During the month of April, department staff captured 20 pairs of mature walleyes from the Missisquoi River to use in a captive breeding program. The fish were brought to the hatchery where the male’s milt was combined with the female’s eggs, producing an incredible 3.8 million fertilized eggs. When these walleye have grown to fingerling size, they will be released back into the river in an effort to boost the naturally breeding population.

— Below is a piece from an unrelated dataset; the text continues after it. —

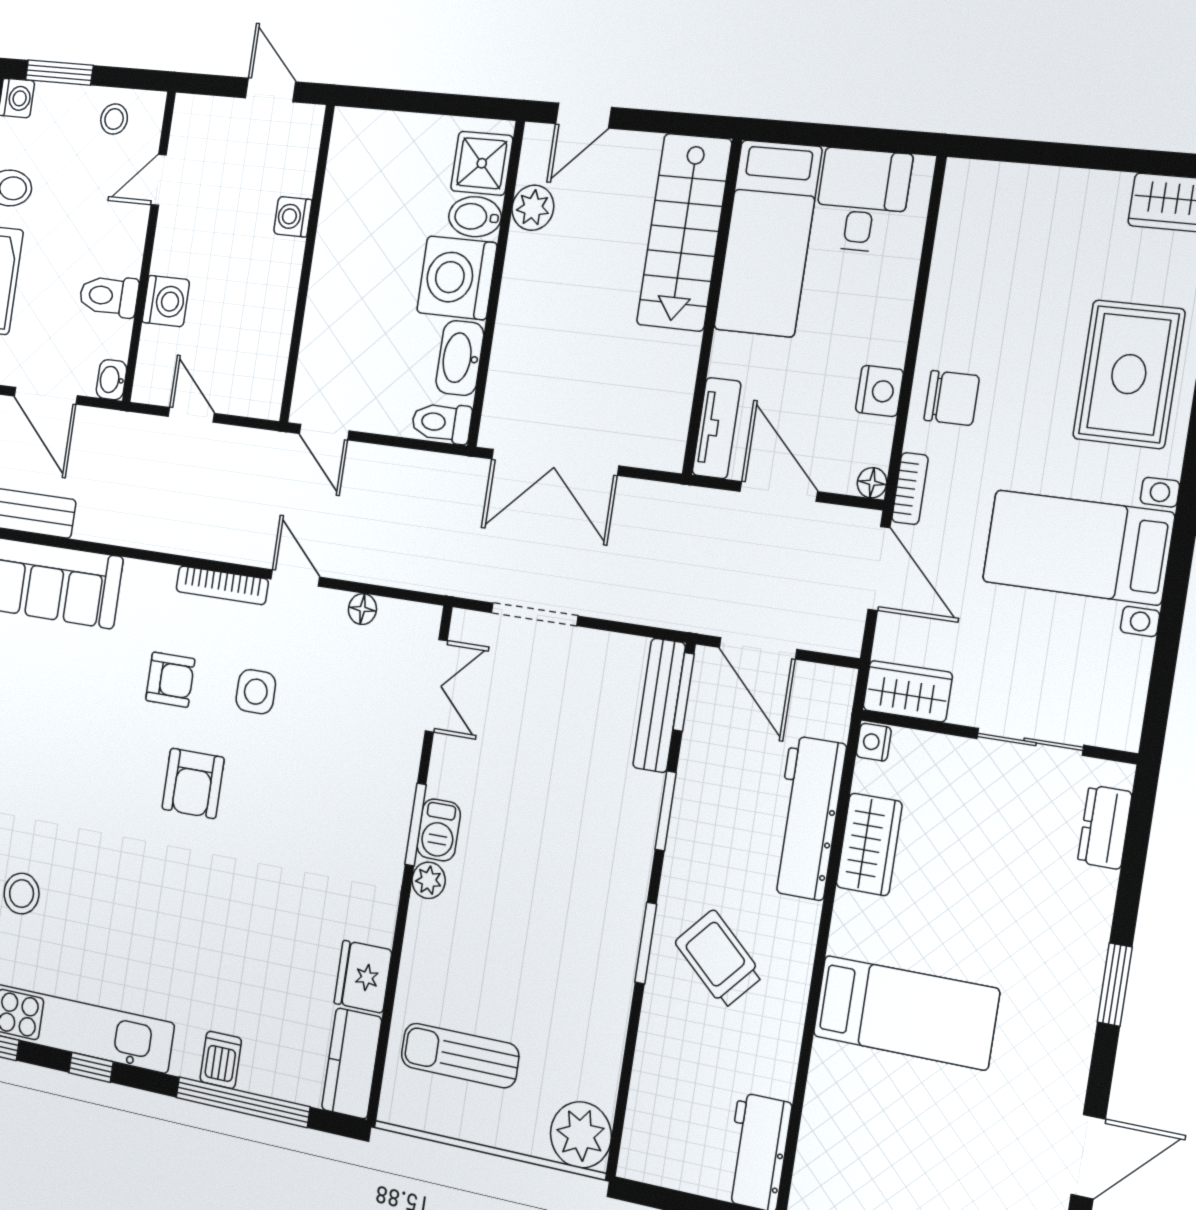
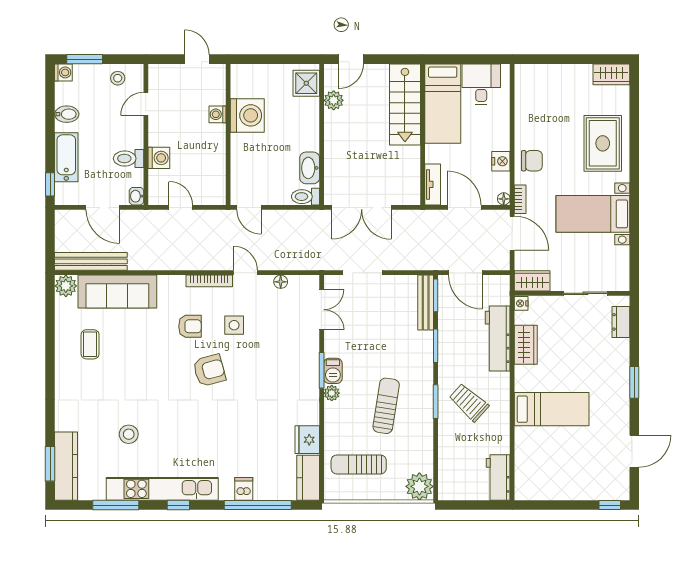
bidet: (475, 217) -> (307, 106), removed
washing machine: (457, 278) -> (247, 115), moved, turned 180
armchair: (193, 783) -> (209, 370), turned -105
sun lounger: (538, 932) -> (386, 406), added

“Our long-term goal is to have self-sustaining fish populations,” said Adam Miller, fish culture operations manager. “To get there, we’ll have to ensure that we have enough fish and sufficient spawning habitat to reproduce naturally in the wild.”
To conserve fish habitat, Fish & Wildlife biologists work to protect water quality and preserve natural shoreline buffers. They ensure that hydroelectric dams and road culverts allow fish passage, and work to keep aquatic nuisance species out of Vermont’s waterways. Over the past five years, the department has protected over 130 miles of river and lake shoreline.
“When you catch a wild walleye, lake trout or brookie you have living proof that the water they came from has suitable habitat for all of the life-stages of that species,” said Fish &Wildlife Department fisheries division director Eric Palmer. “It is like holding an intact ecosystem in your hand.”
Vermont’s anglers have been instrumental in the effort to restore native fish and their habitat. “We couldn’t do this work without the tremendous support of Vermont’s angling community, particularly the Lake Champlain Walleye Association,” said Miller. “They volunteer their time, raise large numbers of walleye, and donate equipment. This is yet another example of anglers leading the way in the effort to conserve and restore fish in Vermont.”